Former Florida Gov. Bob Graham and former state Sen. Lee Constantine criticized the state's environmental policies and accused the Legislature of selling out to big polluters during an event Tuesday night at the University of Florida's Bob Graham Center for Public Service.
Graham discussed the accomplishments of the Florida Conservation Coalition, a group he formed in reaction to the "egregious" environmental policies passed through the Legislature in 2011.
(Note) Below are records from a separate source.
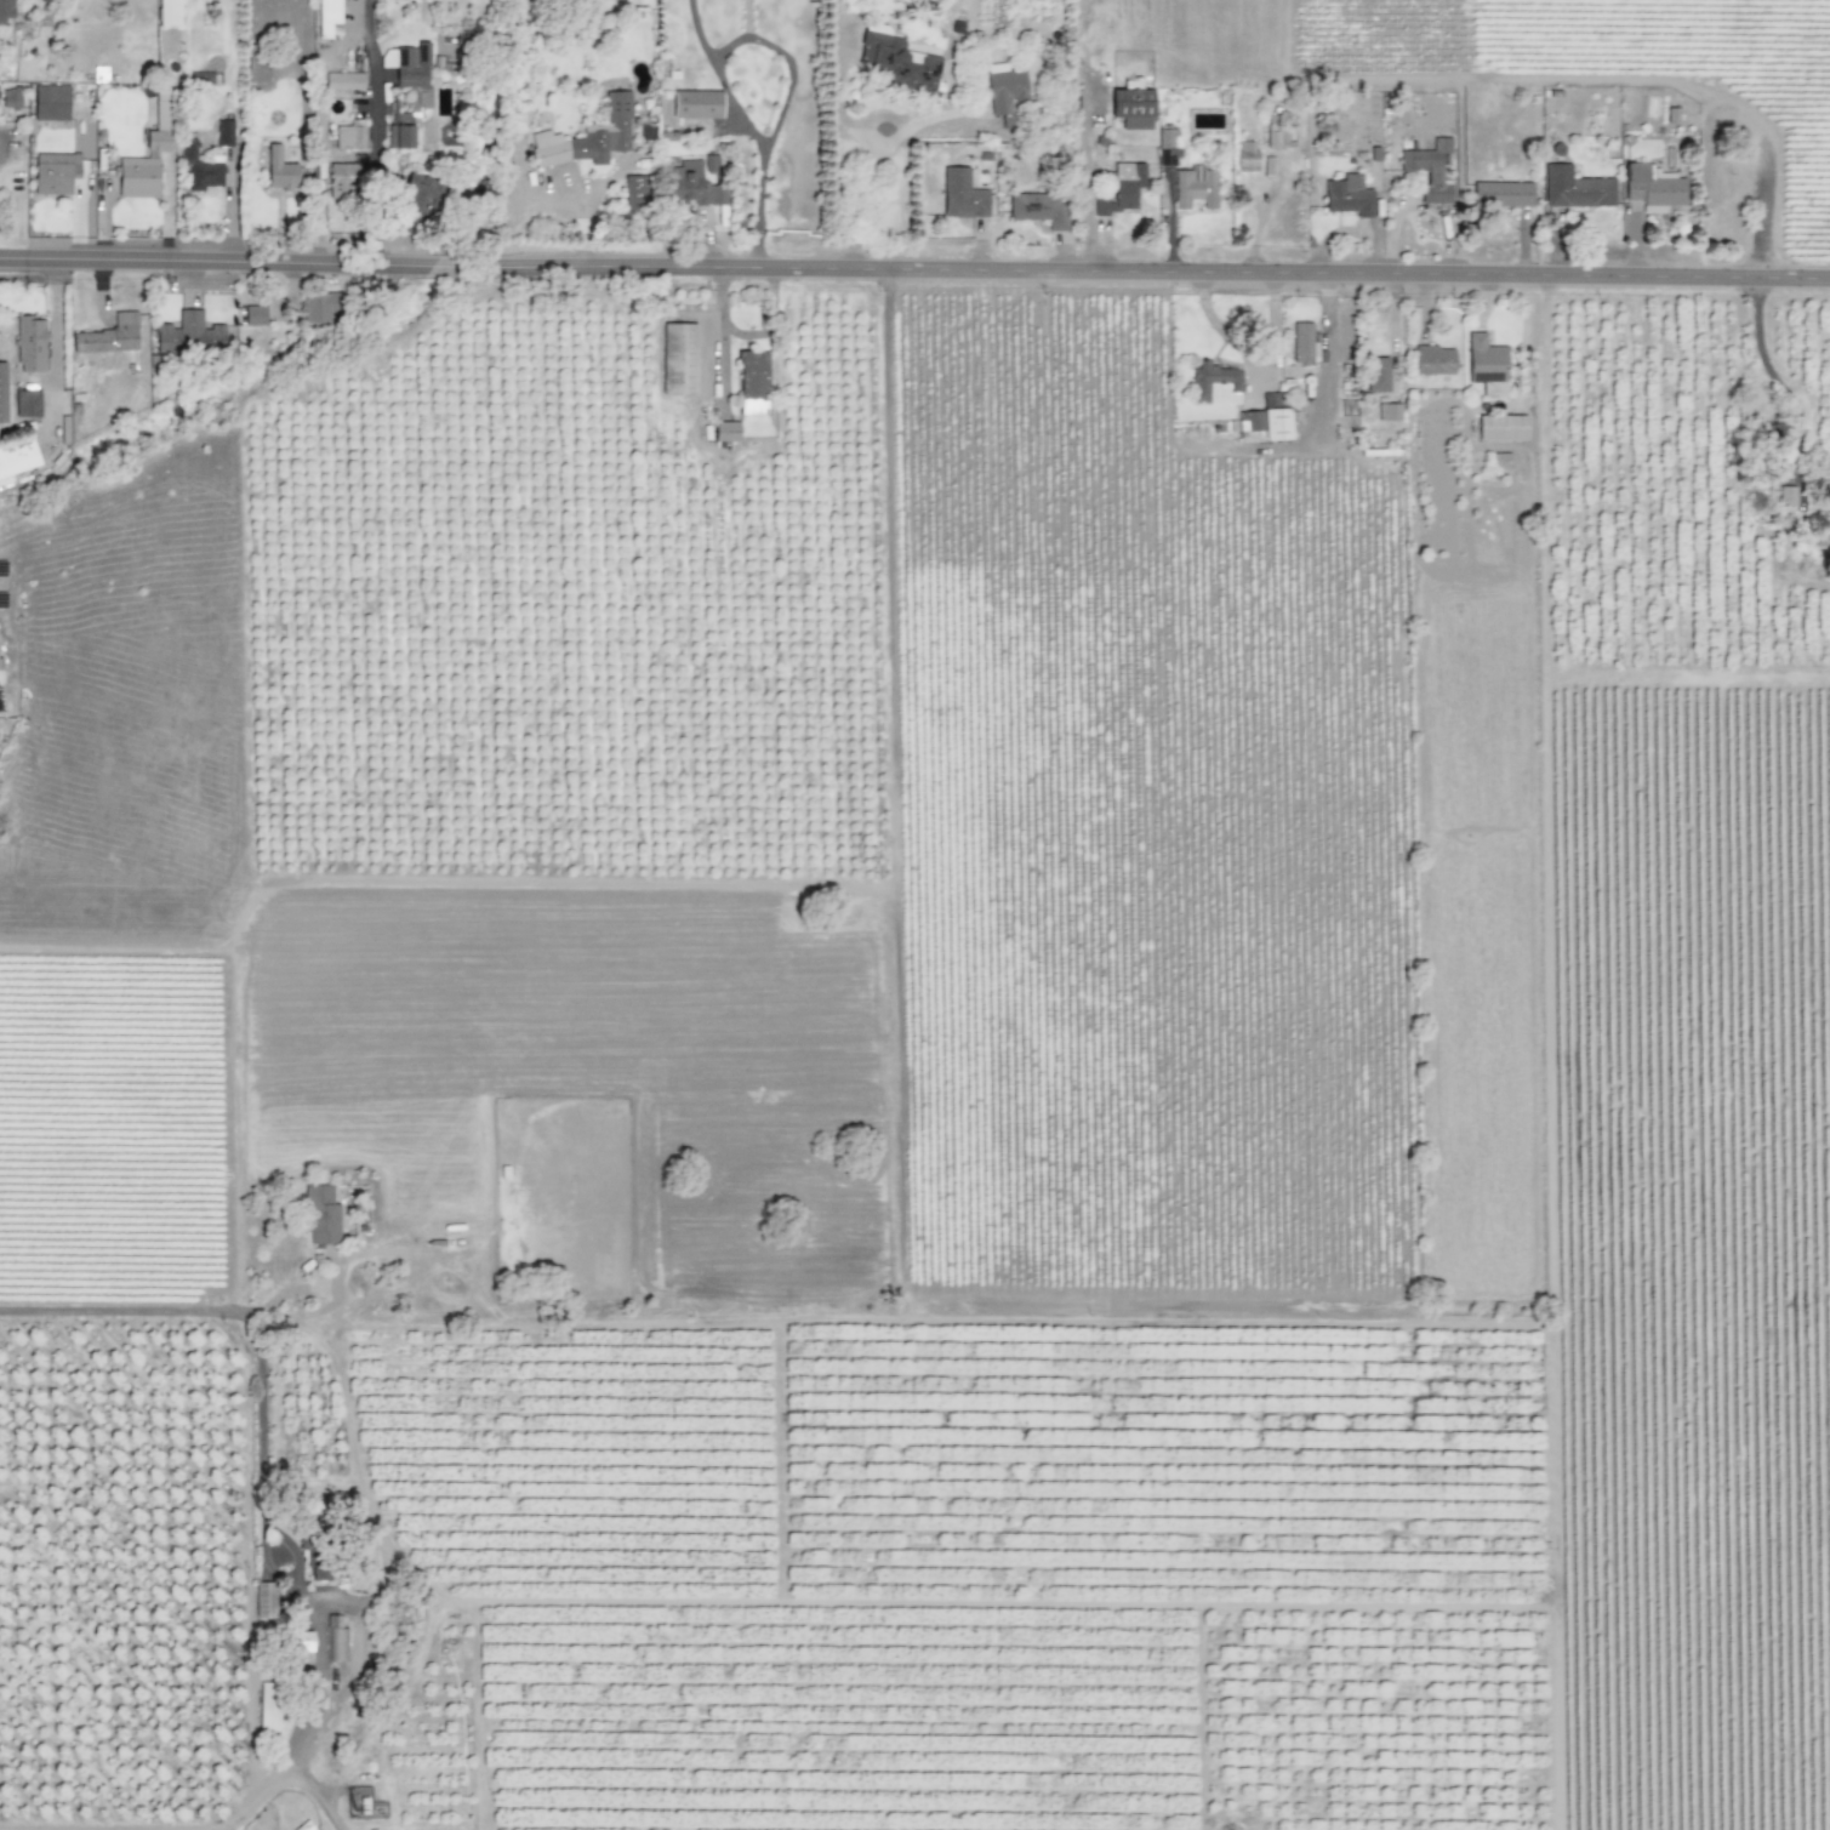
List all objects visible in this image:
building: (5, 11)
building: (168, 12)
building: (327, 16)
building: (894, 60)
building: (257, 63)
building: (410, 71)
road: (792, 73)
building: (344, 80)
building: (1002, 94)
building: (10, 98)
building: (50, 103)
building: (696, 104)
building: (1131, 108)
building: (1671, 115)
road: (372, 131)
building: (223, 133)
building: (1276, 133)
building: (589, 136)
building: (349, 137)
building: (399, 137)
building: (1166, 143)
building: (148, 152)
building: (1245, 156)
building: (199, 168)
building: (1428, 168)
building: (279, 170)
building: (55, 172)
building: (342, 180)
building: (696, 182)
building: (1194, 187)
building: (1121, 189)
building: (1574, 189)
building: (1651, 189)
building: (634, 193)
building: (418, 194)
building: (1502, 194)
building: (961, 195)
building: (1348, 196)
building: (1038, 209)
road: (583, 214)
road: (215, 261)
road: (443, 264)
road: (1142, 274)
building: (318, 306)
building: (254, 315)
road: (714, 329)
building: (189, 334)
building: (109, 336)
building: (1301, 342)
building: (30, 344)
road: (53, 349)
building: (678, 359)
building: (1433, 360)
building: (1486, 365)
building: (1377, 376)
road: (1778, 378)
building: (752, 381)
building: (2, 394)
building: (26, 403)
building: (1388, 412)
building: (1265, 423)
building: (1501, 427)
building: (725, 431)
building: (1786, 497)
building: (1822, 535)
building: (0, 666)
building: (320, 1215)
road: (256, 1349)
building: (321, 1572)
building: (264, 1600)
road: (320, 1619)
building: (302, 1641)
building: (268, 1707)
road: (281, 1769)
The coalition, which has several other environmental groups as members, helped take the teeth out of several key pieces of 2012 legislation that would have caused harm to the environment, he said. For example, one bill that was eventually amended would have privatized the used water that citizens and private utility companies pay to clean.
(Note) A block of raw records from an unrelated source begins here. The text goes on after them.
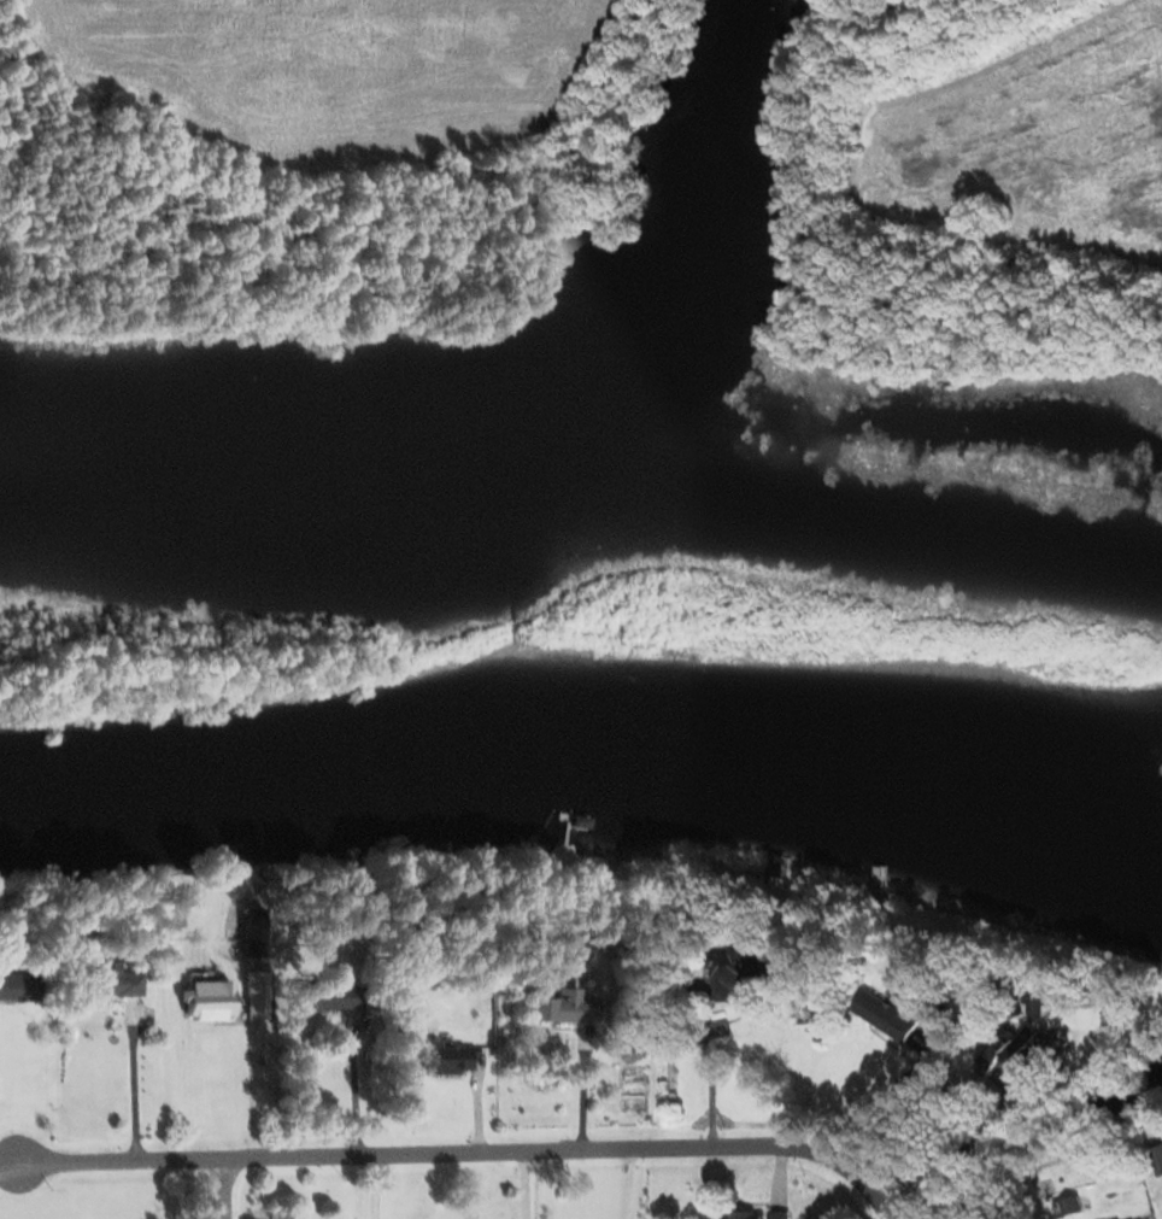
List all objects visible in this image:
river: (820, 794)
river: (237, 804)
building: (776, 868)
building: (739, 972)
building: (106, 984)
building: (17, 989)
building: (331, 999)
building: (208, 1001)
building: (562, 1010)
building: (883, 1017)
building: (1006, 1055)
building: (437, 1062)
road: (975, 1140)
road: (457, 1155)
building: (1156, 1161)
road: (224, 1190)
building: (741, 1215)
Tampa Mayor Bob Buckhorn and Rep. Dana Young, R-Tampa, created the bill to give counties and companies an incentive to build water treatment plants.
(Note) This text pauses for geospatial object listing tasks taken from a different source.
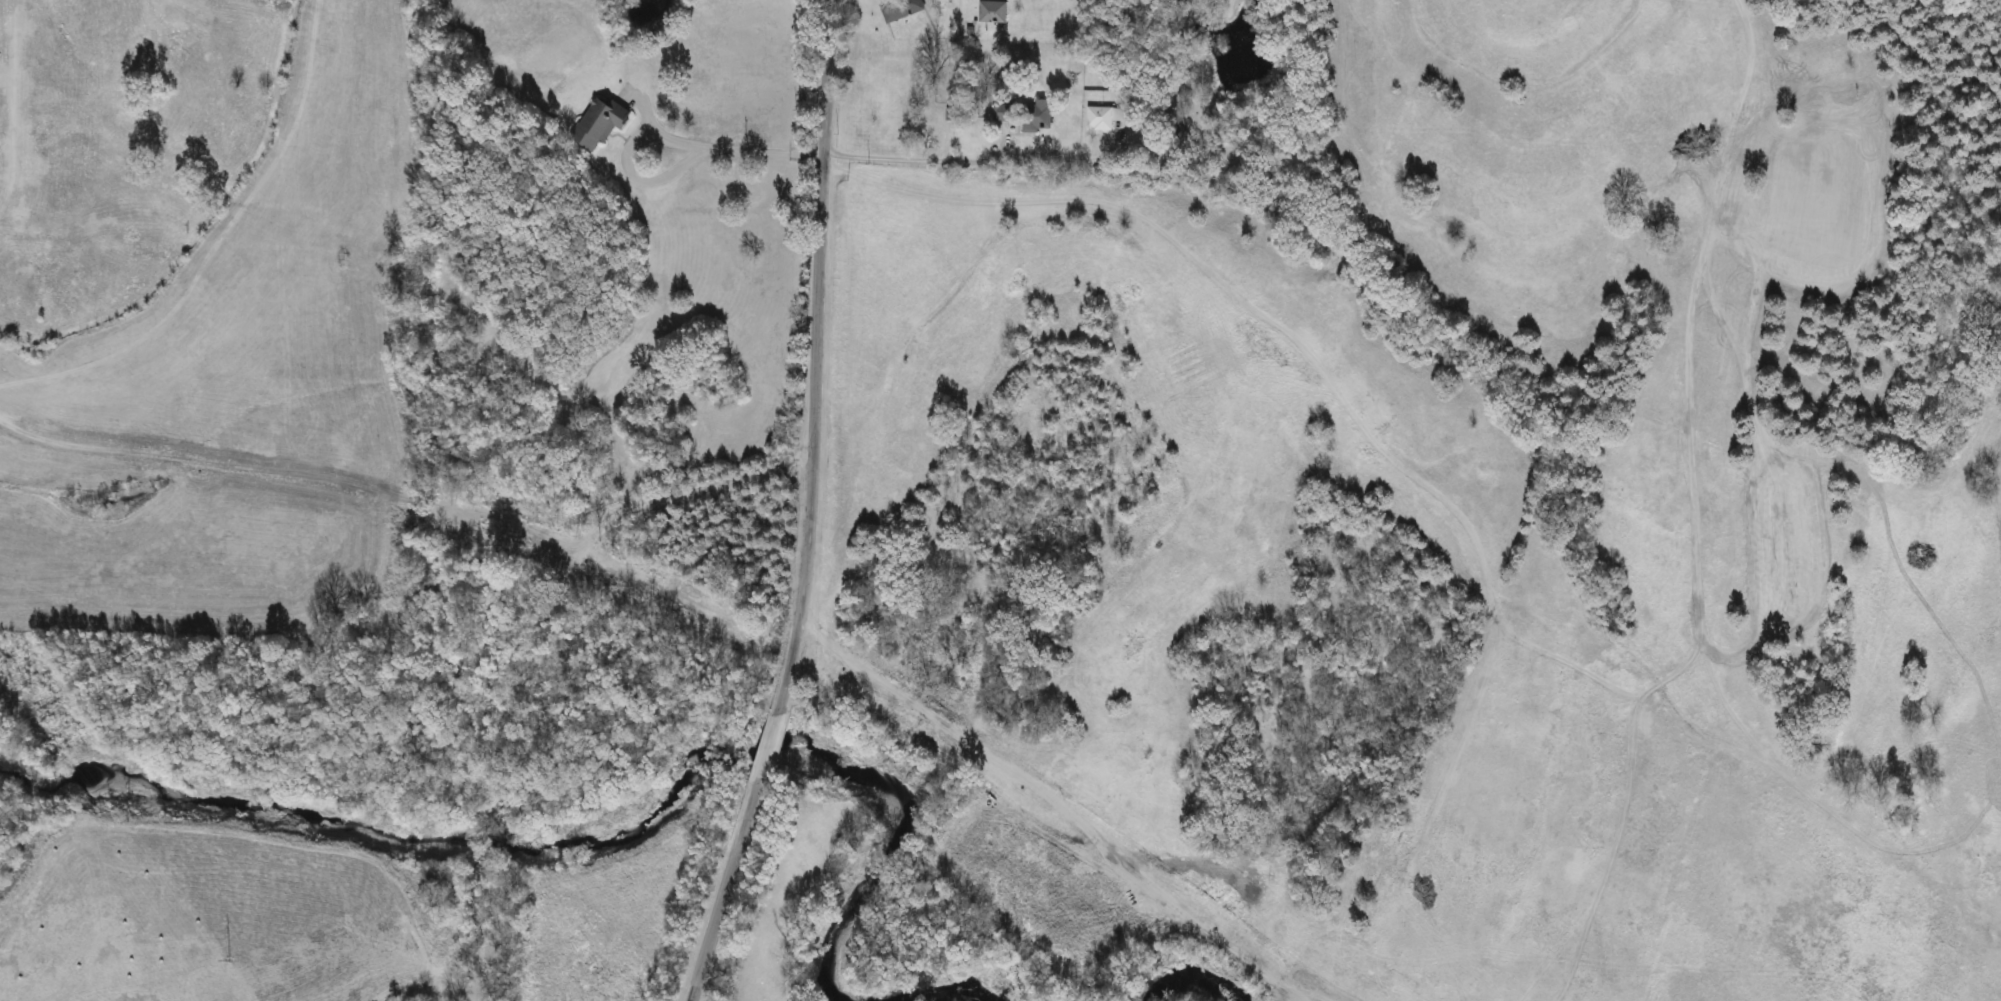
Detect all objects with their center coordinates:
building: (904, 8)
building: (993, 12)
building: (1004, 112)
building: (1038, 116)
building: (1106, 117)
building: (601, 122)
road: (665, 141)
road: (1008, 160)
road: (816, 343)
road: (764, 760)
road: (717, 918)
road: (486, 938)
The proposed measure caused an uproar from environmental groups, which said the change could lead to water being sold as a commodity rather than dispensed as a state resource.
Graham, who also served as a U.S. senator, urged the state to re-arm the state's five water management districts, which lost $70 million — or 40 percent of their budgets — in 2011.
Constantine, an Altamonte Springs Republican who termed out in 2010, said the environment is a low priority for many legislators, and he urged students to lobby on the issue.
The Legislature killed three key environmental bills he supported in 2010, including one that would have set recycling goals for the state, he said.
"We need to make it uncomfortable for Florida legislators to not be concerned about their environment," he said.
Constantine also praised several current senators, Democrat and Republican, for their commitment to the environment.
"Dennis Jones, who's leaving, Paula Dockery, who's leaving and Jack Latvala, who's not leaving" have all been good to the environment, he said. Constantine added that former Gov. Jeb Bush was also pro-environment.
Graham also condemned the proposal to split off USF Polytechnic as the state's 12th university, which Sen. JD Alexander, the Republican budget chairman from Lake Wales, pushed through. The university system is facing too many cuts to tackle this new venture, Graham said.
"I hope 2013 will have a focus on reversing the damage to the state university system, just like 2012 had to be about reversing the damage to the environment," Graham said.
Gov. Rick Scott has not yet received SB 1994, which would create Florida Polytechnic, and has not said if he will sign it.